Wondering if there is a circuit in these carbs that only is effected at full, top speed? (And even then, why would it smooth out at full speed when under load?)

Anyone have any ideas?

26 hp Briggs Pro engine, mid-grade gas (with Ethanol), Regency less than a year old. Dealer serviced last summer after 5 hours and cleaned carb, was running fine until around mid September when the problem started; it was put away for the winter shortly thereafter.


----------



## jhngardner367 (Apr 5, 2011)

There should be a high-speed adjustment on it. post the engine #s,and we can find out.


----------



## ftorleans1 (Jul 12, 2009)

Sounds like your high speed circuit is feeding too much fuel. It will smooth out when you engage the deck because the engine is being put under a load so therefore it needs more fuel to keep running. The old Briggs Twin II engines would suffer this with the carb design they had. The engine would lope until enough load was applied then it would smooth out. You might want to siphon the possible bad fuel from your tank and try with fresh fuel.


----------



## Country Boy (Mar 18, 2010)

Had a Simplicity with a Briggs run rich last summer. Finally traced the problem to the wrong air filter being installed. Some have a deeper air filter that allows more air through, and he had the thinner air filter with shorter pleats that was acting like a mild choke on the unit. It would run great with the air filter off and sputter a bit with it on. Swapped to the correct air filter and the problem went away.


----------



## enigma-2 (Aug 16, 2012)

Follow up. Did a standard cleaning, but still had problems. Had the local dealer run the carb though his ultrasonic carb cleaner. That fixed it, running like new now.

Been using mid grade, dealer recommended I go to high test for this engine (CARB compliant) and the particular station where I buy my gas (Marathon). His reckoning is, these new carbs have much smaller ports that clog quicker.

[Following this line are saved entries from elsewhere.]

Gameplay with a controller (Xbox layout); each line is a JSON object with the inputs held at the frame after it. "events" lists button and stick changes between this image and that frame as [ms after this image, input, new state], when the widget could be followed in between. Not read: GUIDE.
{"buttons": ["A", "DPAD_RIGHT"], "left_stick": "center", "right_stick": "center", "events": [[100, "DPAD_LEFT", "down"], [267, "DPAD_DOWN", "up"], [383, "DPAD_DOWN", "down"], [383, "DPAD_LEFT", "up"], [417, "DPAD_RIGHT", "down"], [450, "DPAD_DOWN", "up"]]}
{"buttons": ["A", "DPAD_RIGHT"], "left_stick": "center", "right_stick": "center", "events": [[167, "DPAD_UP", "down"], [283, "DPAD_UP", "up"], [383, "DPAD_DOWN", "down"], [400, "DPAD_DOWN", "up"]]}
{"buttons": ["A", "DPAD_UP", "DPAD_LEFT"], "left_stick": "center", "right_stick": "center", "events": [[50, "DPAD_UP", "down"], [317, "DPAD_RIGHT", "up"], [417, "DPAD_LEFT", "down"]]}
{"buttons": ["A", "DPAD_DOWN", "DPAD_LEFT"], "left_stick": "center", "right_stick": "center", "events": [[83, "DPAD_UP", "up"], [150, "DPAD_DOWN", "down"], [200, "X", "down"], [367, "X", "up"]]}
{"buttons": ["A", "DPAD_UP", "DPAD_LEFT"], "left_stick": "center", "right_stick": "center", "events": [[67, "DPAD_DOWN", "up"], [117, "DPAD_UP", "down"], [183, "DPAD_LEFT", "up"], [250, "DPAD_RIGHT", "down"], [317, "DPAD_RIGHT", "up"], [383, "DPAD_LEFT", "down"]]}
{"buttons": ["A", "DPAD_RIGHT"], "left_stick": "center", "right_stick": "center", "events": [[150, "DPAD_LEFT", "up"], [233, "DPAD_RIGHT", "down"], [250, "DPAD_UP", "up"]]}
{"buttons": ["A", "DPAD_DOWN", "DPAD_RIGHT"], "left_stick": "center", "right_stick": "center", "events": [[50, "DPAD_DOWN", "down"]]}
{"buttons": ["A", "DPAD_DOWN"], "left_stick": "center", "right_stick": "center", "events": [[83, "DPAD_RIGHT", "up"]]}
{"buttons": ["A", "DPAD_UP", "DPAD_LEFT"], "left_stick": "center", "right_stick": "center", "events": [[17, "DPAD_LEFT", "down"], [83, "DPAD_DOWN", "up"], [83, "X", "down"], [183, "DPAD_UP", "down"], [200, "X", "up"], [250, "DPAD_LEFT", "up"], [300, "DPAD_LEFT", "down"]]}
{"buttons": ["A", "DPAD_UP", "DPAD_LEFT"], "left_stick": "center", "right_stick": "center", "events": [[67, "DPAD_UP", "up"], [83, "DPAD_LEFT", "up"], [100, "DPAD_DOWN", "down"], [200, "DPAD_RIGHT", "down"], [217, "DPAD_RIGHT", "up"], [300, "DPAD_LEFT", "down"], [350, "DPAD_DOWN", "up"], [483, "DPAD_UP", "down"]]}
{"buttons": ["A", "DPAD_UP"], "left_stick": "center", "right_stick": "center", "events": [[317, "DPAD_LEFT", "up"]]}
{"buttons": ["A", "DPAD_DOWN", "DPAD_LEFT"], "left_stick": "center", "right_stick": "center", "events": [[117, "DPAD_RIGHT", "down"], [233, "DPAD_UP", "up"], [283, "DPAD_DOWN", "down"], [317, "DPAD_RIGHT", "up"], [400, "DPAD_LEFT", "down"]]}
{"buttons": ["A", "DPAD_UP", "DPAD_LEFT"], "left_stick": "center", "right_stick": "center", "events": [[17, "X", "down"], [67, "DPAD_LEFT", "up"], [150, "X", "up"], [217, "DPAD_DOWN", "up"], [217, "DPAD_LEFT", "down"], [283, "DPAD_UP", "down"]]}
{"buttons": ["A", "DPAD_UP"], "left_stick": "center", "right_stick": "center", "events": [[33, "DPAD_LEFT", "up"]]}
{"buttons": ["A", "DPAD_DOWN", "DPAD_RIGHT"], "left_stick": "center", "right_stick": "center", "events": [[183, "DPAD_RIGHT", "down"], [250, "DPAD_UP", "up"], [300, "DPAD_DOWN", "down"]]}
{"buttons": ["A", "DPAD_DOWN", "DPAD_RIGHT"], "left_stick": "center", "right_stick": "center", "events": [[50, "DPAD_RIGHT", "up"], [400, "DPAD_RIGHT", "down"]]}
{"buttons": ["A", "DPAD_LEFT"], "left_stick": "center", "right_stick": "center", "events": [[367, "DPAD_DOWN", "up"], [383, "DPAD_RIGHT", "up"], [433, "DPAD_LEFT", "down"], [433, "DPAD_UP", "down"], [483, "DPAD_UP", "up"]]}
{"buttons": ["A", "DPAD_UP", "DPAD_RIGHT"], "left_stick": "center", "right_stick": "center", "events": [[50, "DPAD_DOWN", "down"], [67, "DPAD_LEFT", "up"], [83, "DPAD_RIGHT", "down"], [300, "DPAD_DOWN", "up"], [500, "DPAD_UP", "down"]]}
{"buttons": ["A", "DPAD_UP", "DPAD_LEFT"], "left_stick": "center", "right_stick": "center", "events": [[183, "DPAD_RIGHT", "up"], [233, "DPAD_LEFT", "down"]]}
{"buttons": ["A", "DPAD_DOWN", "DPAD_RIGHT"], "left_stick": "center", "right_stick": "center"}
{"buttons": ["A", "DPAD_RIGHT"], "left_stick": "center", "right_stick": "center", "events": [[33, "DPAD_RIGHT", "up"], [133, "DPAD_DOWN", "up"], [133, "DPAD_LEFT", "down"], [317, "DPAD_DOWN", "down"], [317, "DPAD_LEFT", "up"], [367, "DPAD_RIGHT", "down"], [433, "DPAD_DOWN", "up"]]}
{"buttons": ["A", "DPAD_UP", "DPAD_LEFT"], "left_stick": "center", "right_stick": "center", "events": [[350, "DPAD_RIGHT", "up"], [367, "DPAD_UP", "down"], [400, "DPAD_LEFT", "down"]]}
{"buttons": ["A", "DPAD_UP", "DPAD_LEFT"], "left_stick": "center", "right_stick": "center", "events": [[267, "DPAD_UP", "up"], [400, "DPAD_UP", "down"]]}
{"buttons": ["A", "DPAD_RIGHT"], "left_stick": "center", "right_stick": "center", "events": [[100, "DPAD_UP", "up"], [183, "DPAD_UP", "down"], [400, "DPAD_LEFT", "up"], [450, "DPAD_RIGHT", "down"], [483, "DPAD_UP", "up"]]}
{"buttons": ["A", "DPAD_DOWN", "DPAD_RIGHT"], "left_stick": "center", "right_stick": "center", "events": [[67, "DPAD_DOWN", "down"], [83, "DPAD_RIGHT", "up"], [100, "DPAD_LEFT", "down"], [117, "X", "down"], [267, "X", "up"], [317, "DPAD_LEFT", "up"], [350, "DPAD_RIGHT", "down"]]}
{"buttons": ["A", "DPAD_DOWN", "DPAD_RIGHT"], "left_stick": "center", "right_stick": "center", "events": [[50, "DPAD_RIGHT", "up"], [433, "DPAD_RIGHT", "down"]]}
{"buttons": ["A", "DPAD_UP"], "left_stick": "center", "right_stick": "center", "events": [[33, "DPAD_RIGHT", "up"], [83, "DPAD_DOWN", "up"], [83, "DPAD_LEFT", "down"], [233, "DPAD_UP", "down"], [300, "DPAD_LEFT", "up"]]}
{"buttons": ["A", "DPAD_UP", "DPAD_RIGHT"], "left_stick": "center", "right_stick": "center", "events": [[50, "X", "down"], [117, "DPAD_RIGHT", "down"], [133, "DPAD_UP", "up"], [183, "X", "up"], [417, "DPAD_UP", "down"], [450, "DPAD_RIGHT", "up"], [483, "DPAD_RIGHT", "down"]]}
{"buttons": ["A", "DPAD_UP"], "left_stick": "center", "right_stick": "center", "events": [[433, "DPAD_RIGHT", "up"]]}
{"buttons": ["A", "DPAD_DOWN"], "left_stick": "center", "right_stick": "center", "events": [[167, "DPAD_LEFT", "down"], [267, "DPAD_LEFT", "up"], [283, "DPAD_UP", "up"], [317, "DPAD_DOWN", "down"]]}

Also recommended I switch from StaBol Ethanol to SeaFoam (which I was also using). 

He also told me which gas stations in the area to avoid. 

Dirty gas and/or too much Ethanol, judging from the number of ruined engines he's sees from certain brands of gasoline. (He thinks that certain stations are not advertising it, but are using more then 10% Ethanol, as a profit increaser, because he sees not just valves burnt, but pistons burned through as well).


----------